───── MATERIALS PROVIDED

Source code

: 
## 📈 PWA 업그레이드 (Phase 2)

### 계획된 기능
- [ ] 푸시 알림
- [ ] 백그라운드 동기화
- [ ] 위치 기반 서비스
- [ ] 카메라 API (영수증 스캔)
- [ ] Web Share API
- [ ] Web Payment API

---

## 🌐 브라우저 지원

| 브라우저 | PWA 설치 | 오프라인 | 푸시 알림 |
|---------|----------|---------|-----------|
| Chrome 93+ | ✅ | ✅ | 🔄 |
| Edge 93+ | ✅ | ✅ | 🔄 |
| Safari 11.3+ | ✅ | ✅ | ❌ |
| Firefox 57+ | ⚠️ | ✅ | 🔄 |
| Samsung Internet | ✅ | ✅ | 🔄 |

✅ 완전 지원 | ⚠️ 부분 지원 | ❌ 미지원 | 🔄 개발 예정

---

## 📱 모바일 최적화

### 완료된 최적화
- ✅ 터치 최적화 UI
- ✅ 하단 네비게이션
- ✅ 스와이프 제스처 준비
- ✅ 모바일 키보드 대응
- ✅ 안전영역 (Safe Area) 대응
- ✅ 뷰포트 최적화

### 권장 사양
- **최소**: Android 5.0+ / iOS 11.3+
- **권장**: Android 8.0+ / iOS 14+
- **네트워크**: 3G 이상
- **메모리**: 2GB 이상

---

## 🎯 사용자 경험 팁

──────────
───── MATERIALS PROVIDED

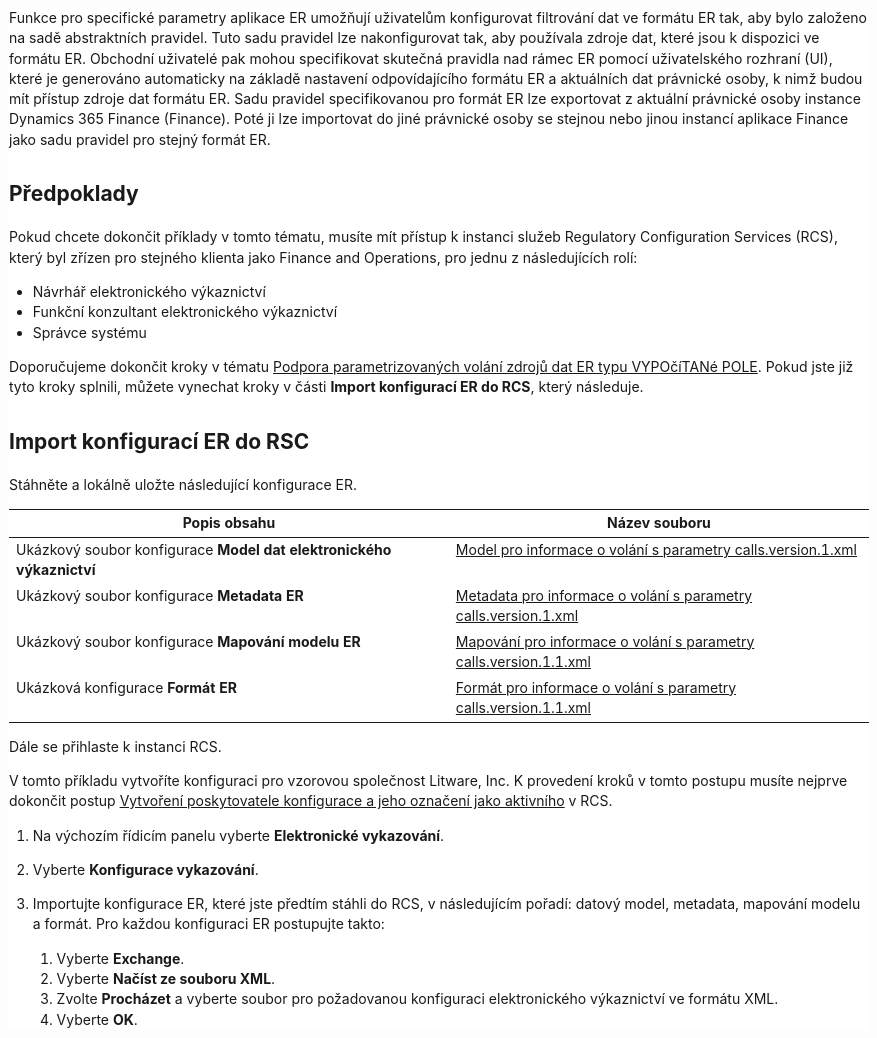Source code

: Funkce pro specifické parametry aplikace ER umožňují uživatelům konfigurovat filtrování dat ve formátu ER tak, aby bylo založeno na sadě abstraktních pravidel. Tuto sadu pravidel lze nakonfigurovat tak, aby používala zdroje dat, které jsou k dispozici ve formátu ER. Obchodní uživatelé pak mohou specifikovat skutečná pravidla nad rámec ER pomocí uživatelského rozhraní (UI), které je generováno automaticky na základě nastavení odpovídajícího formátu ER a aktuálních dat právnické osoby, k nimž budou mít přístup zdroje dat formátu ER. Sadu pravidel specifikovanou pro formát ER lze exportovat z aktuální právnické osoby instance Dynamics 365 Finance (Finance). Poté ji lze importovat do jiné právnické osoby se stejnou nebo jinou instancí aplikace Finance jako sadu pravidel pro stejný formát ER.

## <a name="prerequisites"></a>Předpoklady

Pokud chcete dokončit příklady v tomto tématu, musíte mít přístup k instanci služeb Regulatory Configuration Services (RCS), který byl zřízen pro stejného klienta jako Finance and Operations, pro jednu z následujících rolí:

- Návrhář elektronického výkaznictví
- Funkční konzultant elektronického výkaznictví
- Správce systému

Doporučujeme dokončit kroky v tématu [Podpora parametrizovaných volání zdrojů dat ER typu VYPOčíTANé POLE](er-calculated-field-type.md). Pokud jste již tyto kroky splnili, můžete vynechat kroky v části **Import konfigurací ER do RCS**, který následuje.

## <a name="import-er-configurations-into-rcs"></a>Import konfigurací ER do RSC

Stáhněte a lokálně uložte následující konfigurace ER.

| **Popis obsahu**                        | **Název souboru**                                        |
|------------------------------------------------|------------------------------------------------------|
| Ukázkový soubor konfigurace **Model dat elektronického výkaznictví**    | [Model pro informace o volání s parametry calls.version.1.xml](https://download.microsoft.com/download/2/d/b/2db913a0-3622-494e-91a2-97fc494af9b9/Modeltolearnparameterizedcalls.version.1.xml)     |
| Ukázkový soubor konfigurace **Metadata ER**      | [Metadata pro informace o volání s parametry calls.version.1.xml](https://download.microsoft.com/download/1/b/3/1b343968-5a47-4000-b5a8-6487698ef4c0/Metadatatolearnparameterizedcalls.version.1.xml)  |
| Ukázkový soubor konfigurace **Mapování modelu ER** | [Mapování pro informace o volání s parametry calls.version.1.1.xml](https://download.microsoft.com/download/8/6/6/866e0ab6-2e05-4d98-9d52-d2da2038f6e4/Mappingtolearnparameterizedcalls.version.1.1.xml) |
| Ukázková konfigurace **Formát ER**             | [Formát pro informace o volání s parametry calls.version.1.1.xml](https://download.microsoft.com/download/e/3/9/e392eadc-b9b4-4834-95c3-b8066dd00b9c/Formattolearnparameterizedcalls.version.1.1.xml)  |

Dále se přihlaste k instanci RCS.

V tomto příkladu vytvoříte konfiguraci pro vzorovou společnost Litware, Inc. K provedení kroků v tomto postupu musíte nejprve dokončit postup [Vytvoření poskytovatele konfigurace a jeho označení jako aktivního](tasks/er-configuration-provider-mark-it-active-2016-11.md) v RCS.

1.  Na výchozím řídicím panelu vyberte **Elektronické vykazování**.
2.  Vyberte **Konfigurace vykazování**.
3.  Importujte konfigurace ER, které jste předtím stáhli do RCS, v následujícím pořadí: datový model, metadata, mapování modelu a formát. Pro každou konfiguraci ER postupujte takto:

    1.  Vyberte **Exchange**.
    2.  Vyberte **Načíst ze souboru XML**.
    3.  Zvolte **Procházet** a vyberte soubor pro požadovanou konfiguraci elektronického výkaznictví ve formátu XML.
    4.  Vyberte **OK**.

──────────

In the second of the records above, rewrite everything from the line containing "Pokud chcete dokončit" down to the line containing "Stáhněte a lokálně" as a numbered list with one line per item, leaving out blank lines.

## SOLUTION TO THIS PROBLEM
1. Pokud chcete dokončit příklady v tomto tématu, musíte mít přístup k instanci služeb Regulatory Configuration Services (RCS), který byl zřízen pro stejného klienta jako Finance and Operations, pro jednu z následujících rolí:
2. - Návrhář elektronického výkaznictví
3. - Funkční konzultant elektronického výkaznictví
4. - Správce systému
5. Doporučujeme dokončit kroky v tématu [Podpora parametrizovaných volání zdrojů dat ER typu VYPOčíTANé POLE](er-calculated-field-type.md). Pokud jste již tyto kroky splnili, můžete vynechat kroky v části **Import konfigurací ER do RCS**, který následuje.
6. ## <a name="import-er-configurations-into-rcs"></a>Import konfigurací ER do RSC
7. Stáhněte a lokálně uložte následující konfigurace ER.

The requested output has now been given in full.